* **Data shown**
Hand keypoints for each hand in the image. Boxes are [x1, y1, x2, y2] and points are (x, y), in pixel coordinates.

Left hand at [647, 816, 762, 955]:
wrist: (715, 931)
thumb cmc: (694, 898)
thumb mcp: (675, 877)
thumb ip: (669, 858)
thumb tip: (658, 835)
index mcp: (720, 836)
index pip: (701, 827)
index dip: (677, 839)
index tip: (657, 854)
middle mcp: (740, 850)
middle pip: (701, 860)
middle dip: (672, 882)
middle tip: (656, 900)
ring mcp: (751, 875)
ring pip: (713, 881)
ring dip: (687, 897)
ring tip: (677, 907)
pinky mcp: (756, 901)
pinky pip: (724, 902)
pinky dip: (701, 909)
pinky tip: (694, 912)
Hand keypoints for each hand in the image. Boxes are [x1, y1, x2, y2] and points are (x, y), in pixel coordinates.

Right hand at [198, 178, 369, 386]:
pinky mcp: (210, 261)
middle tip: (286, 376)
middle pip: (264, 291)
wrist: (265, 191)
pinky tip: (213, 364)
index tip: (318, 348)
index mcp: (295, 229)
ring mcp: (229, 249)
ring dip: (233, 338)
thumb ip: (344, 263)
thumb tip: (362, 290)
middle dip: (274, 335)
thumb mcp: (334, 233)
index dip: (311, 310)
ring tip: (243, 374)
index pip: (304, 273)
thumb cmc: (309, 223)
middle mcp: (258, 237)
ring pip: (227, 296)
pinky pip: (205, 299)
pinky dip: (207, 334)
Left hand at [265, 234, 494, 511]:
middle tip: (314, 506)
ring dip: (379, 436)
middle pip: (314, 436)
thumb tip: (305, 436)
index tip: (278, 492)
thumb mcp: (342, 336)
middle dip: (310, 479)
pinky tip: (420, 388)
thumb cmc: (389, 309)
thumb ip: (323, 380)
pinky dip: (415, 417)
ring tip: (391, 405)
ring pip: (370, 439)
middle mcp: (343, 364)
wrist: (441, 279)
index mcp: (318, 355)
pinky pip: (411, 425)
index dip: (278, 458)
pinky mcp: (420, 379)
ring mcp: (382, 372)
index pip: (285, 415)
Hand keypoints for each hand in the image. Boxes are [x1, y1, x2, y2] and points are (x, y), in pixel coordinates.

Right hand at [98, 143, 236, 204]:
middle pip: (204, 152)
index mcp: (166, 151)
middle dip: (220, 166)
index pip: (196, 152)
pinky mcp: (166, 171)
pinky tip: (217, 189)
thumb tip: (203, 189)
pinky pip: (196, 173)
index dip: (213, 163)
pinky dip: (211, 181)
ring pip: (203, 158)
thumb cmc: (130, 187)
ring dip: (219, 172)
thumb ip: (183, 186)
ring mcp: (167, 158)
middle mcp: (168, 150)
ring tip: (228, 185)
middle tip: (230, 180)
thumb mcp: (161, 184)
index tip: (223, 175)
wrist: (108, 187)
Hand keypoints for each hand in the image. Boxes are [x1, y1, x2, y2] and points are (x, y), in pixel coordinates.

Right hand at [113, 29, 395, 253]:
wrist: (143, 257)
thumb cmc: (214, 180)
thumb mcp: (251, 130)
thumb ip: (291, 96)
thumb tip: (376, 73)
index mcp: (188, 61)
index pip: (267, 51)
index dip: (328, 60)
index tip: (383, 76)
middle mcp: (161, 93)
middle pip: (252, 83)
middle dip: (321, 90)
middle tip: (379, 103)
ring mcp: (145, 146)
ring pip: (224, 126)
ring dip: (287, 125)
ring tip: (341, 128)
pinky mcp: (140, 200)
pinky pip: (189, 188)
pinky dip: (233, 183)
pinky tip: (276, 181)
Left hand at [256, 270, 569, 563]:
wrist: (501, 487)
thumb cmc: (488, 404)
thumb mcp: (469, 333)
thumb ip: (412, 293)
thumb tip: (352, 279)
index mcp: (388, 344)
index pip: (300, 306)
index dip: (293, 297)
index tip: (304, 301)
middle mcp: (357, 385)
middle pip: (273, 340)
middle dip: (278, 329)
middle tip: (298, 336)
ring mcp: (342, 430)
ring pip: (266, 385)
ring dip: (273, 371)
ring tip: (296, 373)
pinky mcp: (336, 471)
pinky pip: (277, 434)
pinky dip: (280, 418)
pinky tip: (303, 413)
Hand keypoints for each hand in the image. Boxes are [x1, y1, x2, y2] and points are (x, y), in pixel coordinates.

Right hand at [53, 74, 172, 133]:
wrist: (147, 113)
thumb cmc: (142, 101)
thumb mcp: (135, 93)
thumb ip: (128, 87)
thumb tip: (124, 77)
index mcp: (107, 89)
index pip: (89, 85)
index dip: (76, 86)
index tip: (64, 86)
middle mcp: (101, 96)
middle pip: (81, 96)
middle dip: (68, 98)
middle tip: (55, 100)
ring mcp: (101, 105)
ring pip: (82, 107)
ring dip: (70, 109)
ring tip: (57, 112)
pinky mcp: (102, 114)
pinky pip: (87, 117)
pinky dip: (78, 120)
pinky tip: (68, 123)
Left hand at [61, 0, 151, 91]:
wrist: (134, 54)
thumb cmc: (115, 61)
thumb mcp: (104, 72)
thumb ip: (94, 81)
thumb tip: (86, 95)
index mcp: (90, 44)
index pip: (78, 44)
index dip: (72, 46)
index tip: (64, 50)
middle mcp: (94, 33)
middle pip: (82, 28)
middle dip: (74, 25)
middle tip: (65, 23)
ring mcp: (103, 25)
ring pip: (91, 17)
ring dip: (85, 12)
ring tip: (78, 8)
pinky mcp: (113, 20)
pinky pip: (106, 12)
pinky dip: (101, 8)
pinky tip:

* **Action item**
Return the material exactly as it was provided.

* **Completed exercise**
Hand keypoints for each hand in the image. Boxes are [x1, y1, x2, y2] and points are (x, y), in pixel coordinates.

Left hand at [647, 816, 762, 955]:
wrist: (715, 931)
thumb cmc: (694, 898)
thumb mcp: (675, 877)
thumb ip: (669, 858)
thumb tip: (658, 835)
index mcp: (720, 836)
index pip: (701, 827)
index dip: (677, 839)
index tip: (657, 854)
middle mcp: (740, 850)
middle pip: (701, 860)
middle dip: (672, 882)
middle tip: (656, 900)
ring mcp: (751, 875)
ring pip: (713, 881)
ring dip: (687, 897)
ring tip: (677, 907)
pinky mcp: (756, 901)
pinky pip: (724, 902)
pinky dip: (701, 909)
pinky tip: (694, 912)
Hand keypoints for each hand in the image. Boxes are [x1, y1, x2, y2] and points are (x, y), in pixel coordinates.

Right hand at [198, 178, 369, 386]:
pinky mcp: (210, 261)
middle tip: (286, 376)
middle pip: (264, 291)
wrist: (265, 191)
pinky tip: (213, 364)
index tip: (318, 348)
index mcp: (295, 229)
ring mcp: (229, 249)
ring dip: (233, 338)
thumb ip: (344, 263)
thumb tip: (362, 290)
middle dip: (274, 335)
thumb mcp: (334, 233)
index dip: (311, 310)
ring tip: (243, 374)
index pip: (304, 273)
thumb cmc: (309, 223)
middle mcp: (258, 237)
ring pip: (227, 296)
pinky pip: (205, 299)
pinky dip: (207, 334)
Left hand at [265, 234, 494, 511]:
middle tip: (314, 506)
ring dip: (379, 436)
middle pip: (314, 436)
thumb tip: (305, 436)
index tip: (278, 492)
thumb mcp: (342, 336)
middle dip: (310, 479)
pinky tip: (420, 388)
thumb cmc: (389, 309)
thumb ip: (323, 380)
pinky dip: (415, 417)
ring tip: (391, 405)
ring pip: (370, 439)
middle mcp: (343, 364)
wrist: (441, 279)
index mcp: (318, 355)
pinky pip: (411, 425)
index dip: (278, 458)
pinky mcp: (420, 379)
ring mcp: (382, 372)
index pip: (285, 415)
Hand keypoints for each hand in the image. Boxes are [x1, y1, x2, y2] and points are (x, y), in pixel coordinates.

Right hand at [98, 143, 236, 204]:
middle pip: (204, 152)
index mcp: (166, 151)
middle dip: (220, 166)
index pip: (196, 152)
pinky mcp: (166, 171)
pinky tip: (217, 189)
thumb tip: (203, 189)
pinky pip: (196, 173)
index dip: (213, 163)
pinky dip: (211, 181)
ring pip: (203, 158)
thumb cmc: (130, 187)
ring dip: (219, 172)
thumb ip: (183, 186)
ring mcp: (167, 158)
middle mcp: (168, 150)
ring tip: (228, 185)
middle tip: (230, 180)
thumb mcp: (161, 184)
index tip: (223, 175)
wrist: (108, 187)
Hand keypoints for each hand in the image. Boxes are [x1, y1, x2, y2] and points are (x, y), in pixel coordinates.

Right hand at [113, 29, 395, 253]:
wrist: (143, 257)
thumb cmc: (214, 180)
thumb mcp: (251, 130)
thumb ip: (291, 96)
thumb tip: (376, 73)
index mcp: (188, 61)
index pip: (267, 51)
index dip: (328, 60)
index tip: (383, 76)
middle mcp: (161, 93)
middle pip: (252, 83)
middle dip: (321, 90)
middle tip: (379, 103)
ring mcp: (145, 146)
ring pip: (224, 126)
ring dip: (287, 125)
ring tip: (341, 128)
pinky mcp: (140, 200)
pinky pip: (189, 188)
pinky dip: (233, 183)
pinky tip: (276, 181)
Left hand at [256, 270, 569, 563]:
wrist: (501, 487)
thumb cmc: (488, 404)
thumb mcp: (469, 333)
thumb ip: (412, 293)
thumb tip: (352, 279)
index mcp: (388, 344)
index pip: (300, 306)
index dip: (293, 297)
index tip: (304, 301)
middle mcp: (357, 385)
middle pip: (273, 340)
middle dip: (278, 329)
middle tip: (298, 336)
ring mcp: (342, 430)
ring pip: (266, 385)
ring dip: (273, 371)
ring tip: (296, 373)
pinky mcp: (336, 471)
pinky pip: (277, 434)
pinky dip: (280, 418)
pinky tip: (303, 413)
Hand keypoints for each hand in the image. Boxes are [x1, y1, x2, y2] and points are (x, y), in pixel coordinates.

Right hand at [53, 74, 172, 133]:
wrist: (147, 113)
thumb cmc: (142, 101)
thumb mcp: (135, 93)
thumb ip: (128, 87)
thumb tip: (124, 77)
index mcp: (107, 89)
index pip: (89, 85)
index dip: (76, 86)
index tip: (64, 86)
middle mcp: (101, 96)
middle pip: (81, 96)
middle dip: (68, 98)
middle tip: (55, 100)
ring mcp: (101, 105)
ring pip: (82, 107)
ring dip: (70, 109)
ring tip: (57, 112)
pinky mcp: (102, 114)
pinky pip: (87, 117)
pinky dip: (78, 120)
pinky tip: (68, 123)
Left hand at [61, 0, 151, 91]:
wrist: (134, 54)
thumb cmc: (115, 61)
thumb mcp: (104, 72)
thumb ip: (94, 81)
thumb tip: (86, 95)
index mcp: (90, 44)
index pip: (78, 44)
index dip: (72, 46)
index tip: (64, 50)
middle mcp: (94, 33)
middle pip: (82, 28)
middle dip: (74, 25)
middle tip: (65, 23)
ring mcp: (103, 25)
ring pip: (91, 17)
ring dip: (85, 12)
ring tip: (78, 8)
pinky mcp: (113, 20)
pinky pip: (106, 12)
pinky dip: (101, 8)
pinky tip:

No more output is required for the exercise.